EXCERPT PROVIDED
- Born: November 17, 1965 (age 60) East Lansing, Michigan, U.S.
- Occupation: Voice actor
- Years active: 2000–present

= Darryl Kurylo =

American voice actor (born 1965)

Darryl Hughes Kurylo (born November 17, 1965) is an American voice actor. He is best known for being the voice of Kazuma Kiryu, the protagonist of the Yakuza video game series in the English versions of the game circa 2005 to 2020, as well as Asher Mir in the 2017 video game Destiny 2.

==Career==
Kurylo began his voice acting career in 2000. One of his earliest roles was voicing several characters in the video game, Escape from Monkey Island.

In 2005 he voiced characters in the game, The Punisher. He has also voiced characters in Call of Duty: Modern Warfare 3 (2011), World of Warcraft: Warlords of Draenor (2014), Prototype 2, Guild Wars 2 and Diablo III, all released in 2012. He has recurring voice acting roles in Destroy All Humans! and Company of Heroes.

Kurylo has also helped narrate dozens of textbooks and works of fiction for Audible books and as a volunteer for Reading for the Blind & Dyslexic.

==Filmography==
===Television===
- The Cartoon Cartoon Show (voice) (2000)
- God, the Devil and Bob (voice) (2001)
- Totally Spies! (voice) (2003–2004)
- Stroker and Hoop (voice) (2005)

WHAT THE EXERCISE ASKS
According to the Darryl Kurylo biography, which character did Kurylo voice in the 2017 video game Destiny 2? The listing that follows comes from a separate source unrelated to the Darryl Kurylo biography.

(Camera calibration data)

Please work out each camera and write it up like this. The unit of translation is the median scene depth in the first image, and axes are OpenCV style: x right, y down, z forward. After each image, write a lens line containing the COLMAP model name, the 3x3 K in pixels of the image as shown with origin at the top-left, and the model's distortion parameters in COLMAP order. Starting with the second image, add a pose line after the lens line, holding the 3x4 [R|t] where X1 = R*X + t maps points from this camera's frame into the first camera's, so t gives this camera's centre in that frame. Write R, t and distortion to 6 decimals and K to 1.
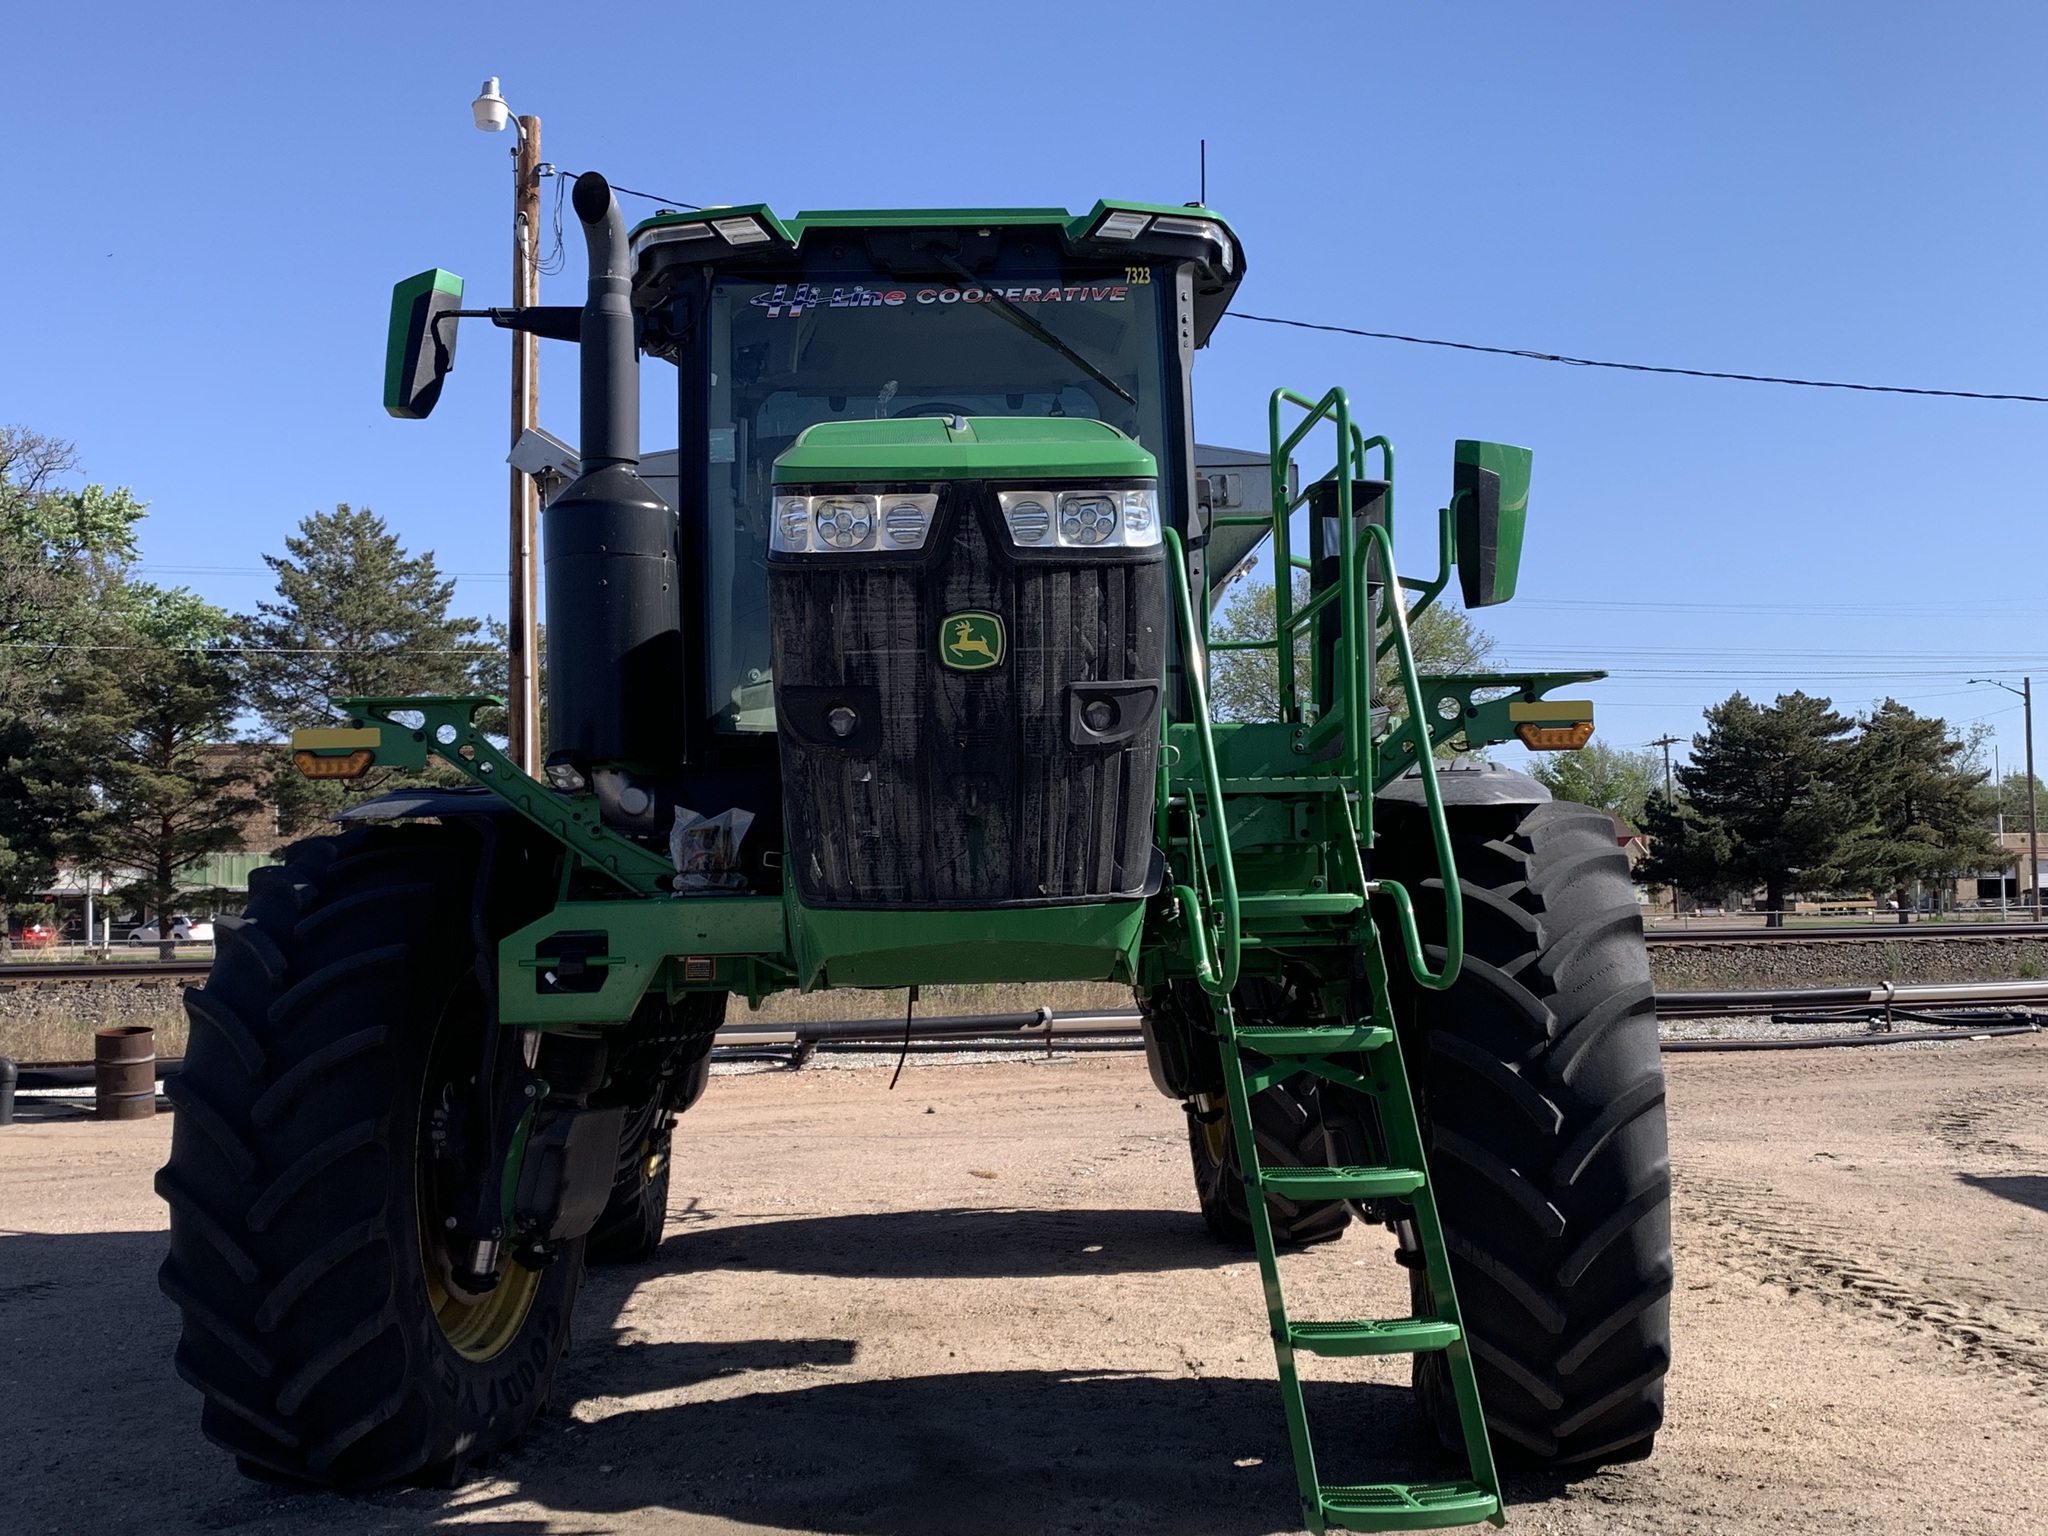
lens RADIAL K [[2270.2, 0, 1011.9], [0, 2270.2, 765.0], [0, 0, 1]] dist [0.060769, 0.000000]
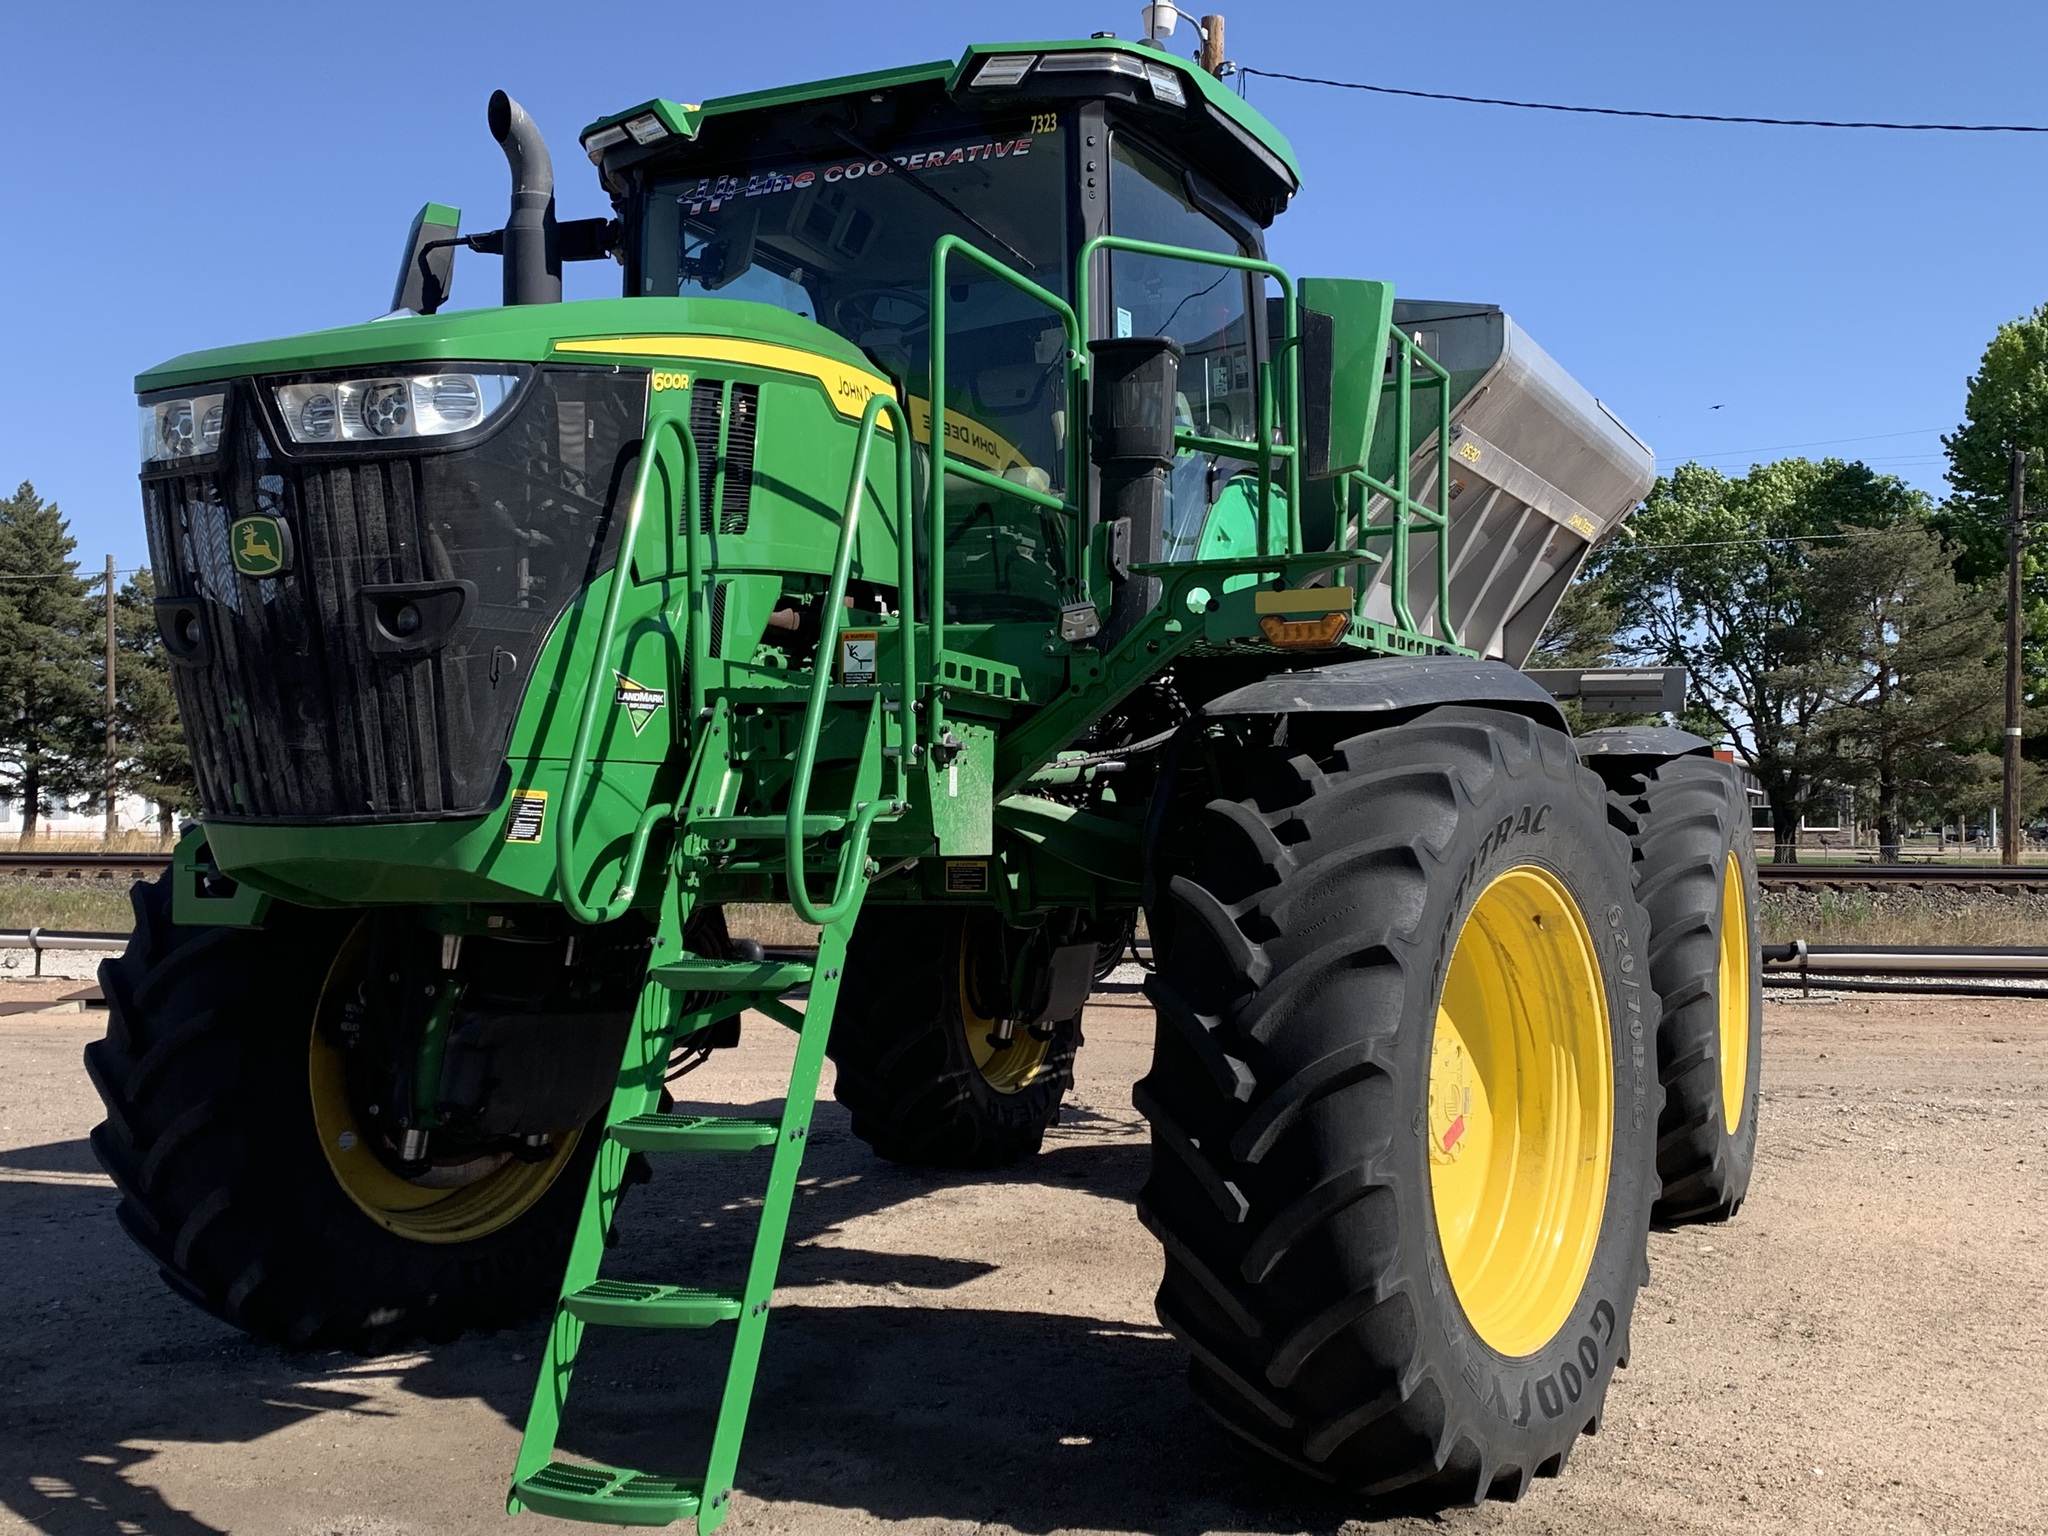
lens RADIAL K [[2270.2, 0, 999.3], [0, 2270.2, 780.4], [0, 0, 1]] dist [0.060769, 0.000000]
pose [[0.885417, 0.009870, -0.464693, 0.420432], [0.011925, 0.998963, 0.043940, 0.003465], [0.464644, -0.044447, 0.884381, 0.169066]]
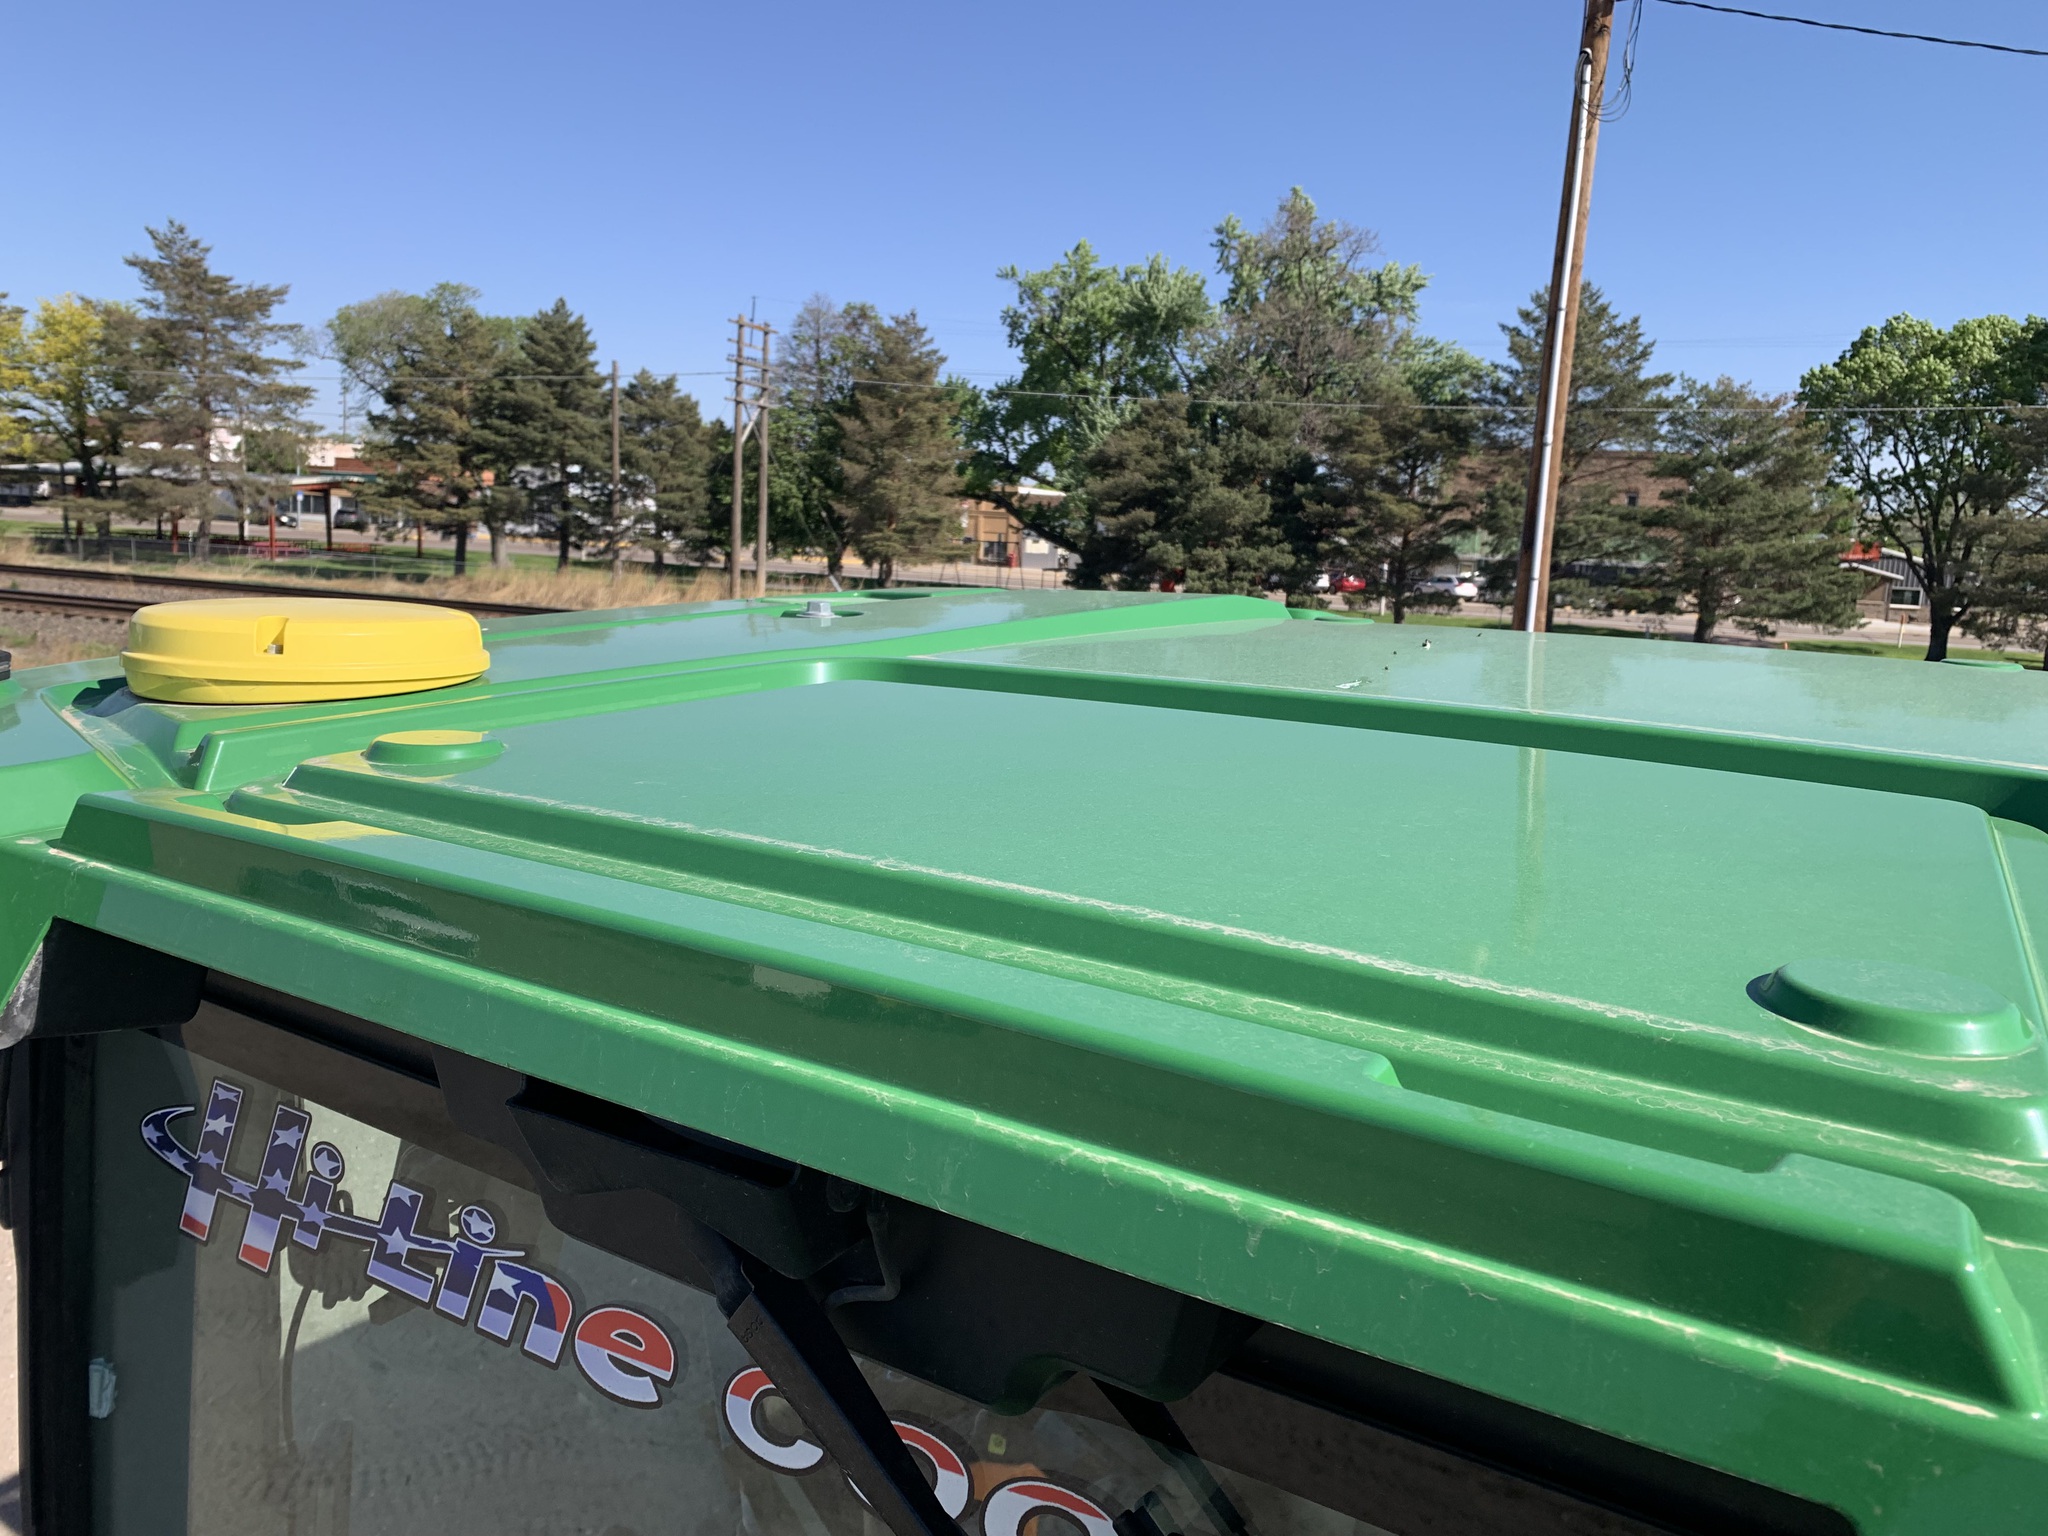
lens RADIAL K [[1575.6, 0, 1029.6], [0, 1575.6, 775.9], [0, 0, 1]] dist [0.011517, 0.005139]
pose [[0.801439, 0.156449, -0.577252, 0.023688], [-0.028154, 0.973979, 0.224883, -0.243556], [0.597414, -0.163978, 0.784989, 0.842500]]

YOUR RESPONSE
Asher Mir